Please find every line in the entries below that contains the string "indexed", and copy it.

● Information
====

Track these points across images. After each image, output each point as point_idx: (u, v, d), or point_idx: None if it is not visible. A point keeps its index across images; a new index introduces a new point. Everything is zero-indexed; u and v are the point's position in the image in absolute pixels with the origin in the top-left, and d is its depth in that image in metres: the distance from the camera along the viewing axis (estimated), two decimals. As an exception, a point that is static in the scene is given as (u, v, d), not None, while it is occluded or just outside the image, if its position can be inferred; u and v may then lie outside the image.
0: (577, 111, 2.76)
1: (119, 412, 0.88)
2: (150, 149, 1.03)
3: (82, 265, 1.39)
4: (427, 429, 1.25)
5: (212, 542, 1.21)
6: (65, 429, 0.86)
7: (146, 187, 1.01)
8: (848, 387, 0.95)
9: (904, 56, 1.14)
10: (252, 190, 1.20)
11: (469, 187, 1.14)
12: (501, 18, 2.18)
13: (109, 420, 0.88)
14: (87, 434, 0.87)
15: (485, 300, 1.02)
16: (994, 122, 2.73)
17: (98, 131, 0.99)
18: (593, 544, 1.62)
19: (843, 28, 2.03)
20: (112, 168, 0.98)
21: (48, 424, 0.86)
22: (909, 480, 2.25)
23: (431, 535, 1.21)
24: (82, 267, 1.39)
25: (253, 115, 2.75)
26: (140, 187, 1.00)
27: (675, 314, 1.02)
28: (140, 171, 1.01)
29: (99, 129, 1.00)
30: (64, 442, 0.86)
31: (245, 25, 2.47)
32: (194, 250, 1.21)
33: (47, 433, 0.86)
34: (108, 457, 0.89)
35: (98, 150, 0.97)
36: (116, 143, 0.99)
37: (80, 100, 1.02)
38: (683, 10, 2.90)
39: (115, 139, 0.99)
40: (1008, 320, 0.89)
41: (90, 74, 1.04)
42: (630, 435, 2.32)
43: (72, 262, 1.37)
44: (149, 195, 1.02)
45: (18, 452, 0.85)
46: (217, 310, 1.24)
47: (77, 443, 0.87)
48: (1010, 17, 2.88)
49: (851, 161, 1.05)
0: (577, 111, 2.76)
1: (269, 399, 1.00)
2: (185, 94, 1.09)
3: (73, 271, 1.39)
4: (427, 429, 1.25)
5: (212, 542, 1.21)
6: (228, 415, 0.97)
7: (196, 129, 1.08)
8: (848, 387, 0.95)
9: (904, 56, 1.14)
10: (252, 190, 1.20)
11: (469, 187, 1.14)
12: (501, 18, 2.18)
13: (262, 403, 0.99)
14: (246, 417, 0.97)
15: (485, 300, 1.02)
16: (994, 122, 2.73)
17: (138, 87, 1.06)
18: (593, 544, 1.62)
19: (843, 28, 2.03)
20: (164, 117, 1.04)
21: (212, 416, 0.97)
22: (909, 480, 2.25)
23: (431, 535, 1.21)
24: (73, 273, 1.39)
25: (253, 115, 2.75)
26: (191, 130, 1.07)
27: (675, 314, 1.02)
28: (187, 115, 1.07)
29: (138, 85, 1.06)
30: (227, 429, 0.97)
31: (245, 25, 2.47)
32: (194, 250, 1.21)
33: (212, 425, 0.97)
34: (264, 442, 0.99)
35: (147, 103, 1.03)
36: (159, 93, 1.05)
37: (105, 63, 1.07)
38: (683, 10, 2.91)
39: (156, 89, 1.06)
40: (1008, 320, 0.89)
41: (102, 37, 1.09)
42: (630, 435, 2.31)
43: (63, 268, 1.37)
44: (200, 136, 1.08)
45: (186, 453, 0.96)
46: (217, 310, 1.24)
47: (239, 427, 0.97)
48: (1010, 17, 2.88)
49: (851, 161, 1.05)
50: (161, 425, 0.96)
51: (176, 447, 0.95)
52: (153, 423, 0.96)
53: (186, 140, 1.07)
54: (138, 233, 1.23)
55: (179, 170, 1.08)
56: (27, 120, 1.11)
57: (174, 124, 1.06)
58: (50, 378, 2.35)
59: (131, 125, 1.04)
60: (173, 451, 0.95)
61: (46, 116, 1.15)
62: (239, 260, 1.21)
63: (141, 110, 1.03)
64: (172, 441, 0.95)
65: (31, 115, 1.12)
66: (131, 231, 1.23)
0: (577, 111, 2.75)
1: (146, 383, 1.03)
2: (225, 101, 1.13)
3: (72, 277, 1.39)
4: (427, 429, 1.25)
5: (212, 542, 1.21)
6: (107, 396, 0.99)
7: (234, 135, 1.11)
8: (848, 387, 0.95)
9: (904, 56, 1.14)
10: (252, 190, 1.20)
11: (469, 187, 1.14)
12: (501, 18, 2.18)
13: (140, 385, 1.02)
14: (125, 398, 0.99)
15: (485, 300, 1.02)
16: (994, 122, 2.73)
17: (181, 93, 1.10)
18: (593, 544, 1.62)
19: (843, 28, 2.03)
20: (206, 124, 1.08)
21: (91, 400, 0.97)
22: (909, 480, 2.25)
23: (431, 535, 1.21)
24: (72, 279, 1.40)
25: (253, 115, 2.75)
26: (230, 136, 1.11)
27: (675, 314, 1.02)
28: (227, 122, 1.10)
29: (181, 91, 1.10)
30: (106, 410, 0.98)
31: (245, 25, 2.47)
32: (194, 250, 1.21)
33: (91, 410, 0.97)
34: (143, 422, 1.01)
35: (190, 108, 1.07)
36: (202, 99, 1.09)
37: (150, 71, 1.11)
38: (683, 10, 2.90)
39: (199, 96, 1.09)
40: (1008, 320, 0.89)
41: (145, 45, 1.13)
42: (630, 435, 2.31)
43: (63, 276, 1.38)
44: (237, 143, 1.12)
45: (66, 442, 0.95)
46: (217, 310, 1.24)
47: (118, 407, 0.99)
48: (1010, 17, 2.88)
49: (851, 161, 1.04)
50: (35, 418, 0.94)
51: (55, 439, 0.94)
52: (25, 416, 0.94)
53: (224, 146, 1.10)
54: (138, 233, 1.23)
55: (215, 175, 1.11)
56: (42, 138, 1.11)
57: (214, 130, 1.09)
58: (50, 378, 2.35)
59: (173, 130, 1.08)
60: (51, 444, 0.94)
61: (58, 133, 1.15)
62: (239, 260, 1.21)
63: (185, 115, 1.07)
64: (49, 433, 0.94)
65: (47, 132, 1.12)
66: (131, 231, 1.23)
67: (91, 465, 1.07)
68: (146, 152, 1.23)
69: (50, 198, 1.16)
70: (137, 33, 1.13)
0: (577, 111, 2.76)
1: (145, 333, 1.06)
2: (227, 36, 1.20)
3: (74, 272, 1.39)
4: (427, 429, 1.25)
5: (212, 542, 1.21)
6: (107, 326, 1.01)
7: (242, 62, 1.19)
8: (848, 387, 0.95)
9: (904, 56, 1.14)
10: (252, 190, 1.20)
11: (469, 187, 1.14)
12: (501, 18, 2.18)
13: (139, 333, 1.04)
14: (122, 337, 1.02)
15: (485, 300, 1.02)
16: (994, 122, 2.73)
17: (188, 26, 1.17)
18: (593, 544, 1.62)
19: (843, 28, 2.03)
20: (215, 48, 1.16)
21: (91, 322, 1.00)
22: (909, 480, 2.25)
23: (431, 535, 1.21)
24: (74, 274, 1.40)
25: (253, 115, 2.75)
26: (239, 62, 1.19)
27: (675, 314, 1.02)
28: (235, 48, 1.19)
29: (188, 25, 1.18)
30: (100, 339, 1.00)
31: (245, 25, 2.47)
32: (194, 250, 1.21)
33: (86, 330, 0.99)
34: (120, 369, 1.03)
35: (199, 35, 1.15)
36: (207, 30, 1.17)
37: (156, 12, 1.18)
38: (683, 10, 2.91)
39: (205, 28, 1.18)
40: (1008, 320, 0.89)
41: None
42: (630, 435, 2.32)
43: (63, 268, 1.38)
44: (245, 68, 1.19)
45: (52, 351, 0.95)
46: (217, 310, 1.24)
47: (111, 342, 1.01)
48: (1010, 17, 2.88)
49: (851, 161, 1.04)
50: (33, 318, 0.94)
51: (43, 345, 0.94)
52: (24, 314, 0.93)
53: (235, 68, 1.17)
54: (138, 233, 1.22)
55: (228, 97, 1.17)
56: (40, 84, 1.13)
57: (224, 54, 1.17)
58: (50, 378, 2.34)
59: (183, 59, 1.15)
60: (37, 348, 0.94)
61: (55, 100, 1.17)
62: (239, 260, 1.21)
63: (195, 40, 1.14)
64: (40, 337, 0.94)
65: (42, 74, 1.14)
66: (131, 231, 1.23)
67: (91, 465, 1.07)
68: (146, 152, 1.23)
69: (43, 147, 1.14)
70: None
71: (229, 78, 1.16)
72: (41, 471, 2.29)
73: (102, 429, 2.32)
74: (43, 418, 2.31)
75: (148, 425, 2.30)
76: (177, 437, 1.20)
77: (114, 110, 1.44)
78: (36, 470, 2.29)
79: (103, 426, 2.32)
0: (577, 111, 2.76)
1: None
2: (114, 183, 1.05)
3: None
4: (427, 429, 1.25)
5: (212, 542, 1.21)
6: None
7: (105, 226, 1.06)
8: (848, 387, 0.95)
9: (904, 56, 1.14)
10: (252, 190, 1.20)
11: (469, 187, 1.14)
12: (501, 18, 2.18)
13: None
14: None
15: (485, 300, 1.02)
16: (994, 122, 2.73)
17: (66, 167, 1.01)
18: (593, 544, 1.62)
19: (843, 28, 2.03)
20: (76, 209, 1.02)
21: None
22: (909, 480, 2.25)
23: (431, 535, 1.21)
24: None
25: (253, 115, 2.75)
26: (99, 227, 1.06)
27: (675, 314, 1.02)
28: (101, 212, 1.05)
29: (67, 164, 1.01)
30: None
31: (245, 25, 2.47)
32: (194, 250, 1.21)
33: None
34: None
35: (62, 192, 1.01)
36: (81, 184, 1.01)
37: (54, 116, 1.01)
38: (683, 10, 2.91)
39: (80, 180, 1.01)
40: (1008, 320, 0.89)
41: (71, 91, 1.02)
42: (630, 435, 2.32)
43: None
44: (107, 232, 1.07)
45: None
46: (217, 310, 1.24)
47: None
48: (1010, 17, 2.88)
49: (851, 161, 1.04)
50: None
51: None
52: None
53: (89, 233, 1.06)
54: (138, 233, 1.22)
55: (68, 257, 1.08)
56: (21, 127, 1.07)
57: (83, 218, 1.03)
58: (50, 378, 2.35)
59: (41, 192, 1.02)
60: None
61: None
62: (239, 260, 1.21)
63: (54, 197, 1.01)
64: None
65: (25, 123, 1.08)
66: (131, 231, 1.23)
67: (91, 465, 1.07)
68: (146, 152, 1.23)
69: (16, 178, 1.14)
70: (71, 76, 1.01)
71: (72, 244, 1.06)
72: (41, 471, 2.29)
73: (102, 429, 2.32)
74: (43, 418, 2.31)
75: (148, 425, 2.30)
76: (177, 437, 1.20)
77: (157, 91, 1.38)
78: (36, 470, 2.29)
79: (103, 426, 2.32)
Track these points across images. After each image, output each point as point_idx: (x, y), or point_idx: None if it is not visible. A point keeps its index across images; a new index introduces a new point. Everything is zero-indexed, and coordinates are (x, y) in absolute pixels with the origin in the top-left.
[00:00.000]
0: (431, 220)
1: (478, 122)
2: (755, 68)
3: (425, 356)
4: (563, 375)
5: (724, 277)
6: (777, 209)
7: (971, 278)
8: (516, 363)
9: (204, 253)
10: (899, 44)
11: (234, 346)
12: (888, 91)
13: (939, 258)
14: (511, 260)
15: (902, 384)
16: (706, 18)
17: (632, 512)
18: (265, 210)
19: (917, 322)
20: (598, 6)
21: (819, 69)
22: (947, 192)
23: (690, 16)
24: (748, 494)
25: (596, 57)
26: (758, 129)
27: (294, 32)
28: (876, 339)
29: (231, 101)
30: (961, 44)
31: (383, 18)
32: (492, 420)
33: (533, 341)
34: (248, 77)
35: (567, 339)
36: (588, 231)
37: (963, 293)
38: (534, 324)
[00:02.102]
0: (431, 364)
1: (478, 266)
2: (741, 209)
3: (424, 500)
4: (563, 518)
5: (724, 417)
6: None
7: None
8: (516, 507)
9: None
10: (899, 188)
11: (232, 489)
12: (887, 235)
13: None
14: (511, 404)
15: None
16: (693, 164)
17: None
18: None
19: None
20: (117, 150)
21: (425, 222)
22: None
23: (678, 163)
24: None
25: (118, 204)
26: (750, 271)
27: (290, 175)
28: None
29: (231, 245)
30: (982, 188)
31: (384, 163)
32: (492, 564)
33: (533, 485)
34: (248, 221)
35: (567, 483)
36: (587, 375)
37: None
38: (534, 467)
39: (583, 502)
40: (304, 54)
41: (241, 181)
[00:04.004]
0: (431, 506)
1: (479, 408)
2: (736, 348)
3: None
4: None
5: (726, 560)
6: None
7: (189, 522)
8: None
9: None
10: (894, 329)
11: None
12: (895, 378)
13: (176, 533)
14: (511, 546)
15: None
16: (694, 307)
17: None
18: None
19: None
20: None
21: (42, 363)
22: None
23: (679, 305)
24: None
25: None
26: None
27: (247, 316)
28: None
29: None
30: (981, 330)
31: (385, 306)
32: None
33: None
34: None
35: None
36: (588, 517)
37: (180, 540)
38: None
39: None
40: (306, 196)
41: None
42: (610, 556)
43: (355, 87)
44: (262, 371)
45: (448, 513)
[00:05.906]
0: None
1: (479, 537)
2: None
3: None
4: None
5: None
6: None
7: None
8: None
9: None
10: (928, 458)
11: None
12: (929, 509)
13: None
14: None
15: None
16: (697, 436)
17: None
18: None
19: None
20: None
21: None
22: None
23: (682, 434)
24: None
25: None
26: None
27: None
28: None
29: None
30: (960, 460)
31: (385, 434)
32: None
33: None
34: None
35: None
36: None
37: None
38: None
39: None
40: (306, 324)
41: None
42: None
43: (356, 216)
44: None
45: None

====

● Response to this task
Track these points across images. After each image, output each point as point_idx: (u, v, d), or point_idx: None if it is not visible. A point keeps its index across images; a new index introduces a new point. Everything is zero-indexed; u and v are the point's position in the image in absolute pixels with the origin in the top-left, and d is its depth in that image in metres: the distance from the camera along the viewing axis (estimated), two decimals. As an exception, a point that is static in the scene is given as (u, v, d), not None, while it is occluded or just outside the image, if its position can be inferred; u and v may then lie outside the image.
Track these points across images. After each image, output each point as point_idx: (x, y), or point_idx: None if it is not visible. A point keeps its index across images; a new index introduces a new point. Everything is zero-indexed, and coordinates are (x, y) in absolute pixels with the origin in the top-left.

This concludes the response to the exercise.